How to profile Rust code

Profiling tells you where time actually goes, not where you think it goes. Learn the difference between sampling and instrumentation, how to use cargo flamegraph and samply, and how to read the picture you get back.

Where the time actually goes

You compile a Rust program with --release. You expect it to run at the speed of light. Instead, it crawls. You blame the standard library. You blame the allocator. The truth is usually simpler. A tight loop is allocating memory on every iteration. A recursive function is recalculating the same value. A network handler is blocking on a synchronous read. Rust gives you zero-cost abstractions, but it does not magically rewrite bad algorithms. You have to find the bottleneck first.

Profiling is how you find it. The most common approach is sampling. A sampling profiler runs your program and interrupts it thousands of times per second. Each time it interrupts, it records the current call stack. After the program finishes, it counts how many times each function appeared. The function that shows up most often is consuming the most CPU cycles. Think of it like taking a photograph of a busy factory floor every second. If the assembly line appears in ninety percent of the photos, that is where the work is happening. Instrumentation profilers exist too. They wrap every function call to record exact entry and exit times. They are more precise but slow down your program enough to distort the results. For finding performance bottlenecks, sampling is the right tool.

Trust the sample count. The widest bar on the graph is your problem.

#### Dataset section:
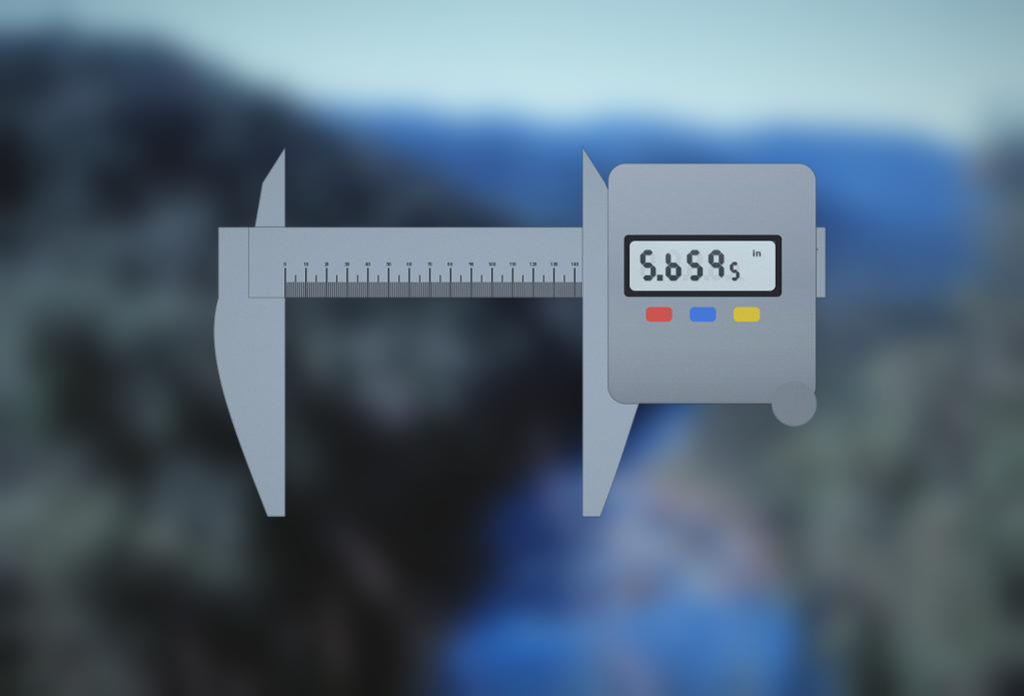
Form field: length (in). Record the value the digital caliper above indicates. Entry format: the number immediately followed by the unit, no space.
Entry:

#### Assigned task:
Can you carry the Rust profiling article above forward, picking up right after its closing line about the widest bar on the graph?

#### Reply to the task:
Build for profiling, not just release

Before you run any profiler, your binary needs the right shape. Profiling a debug build is useless. Debug builds skip optimizations, leave bounds checks in place, and generate completely different assembly. You will measure overhead that vanishes in production. You need release optimizations combined with debug symbols. Debug symbols map raw memory addresses back to function names. Without them, your profiler shows you hexadecimal gibberish instead of calculate_trajectory.

Add a custom profile to your Cargo.toml. This keeps your default release builds lean while giving you a dedicated profiling target.

# Cargo.toml
[profile.profiling]
# Inherits all release optimizations like LTO and link-time optimization.
inherits = "release"
# Keeps DWARF debug info so profilers can resolve function names.
debug = true
# Disables aggressive inlining to keep call stacks readable.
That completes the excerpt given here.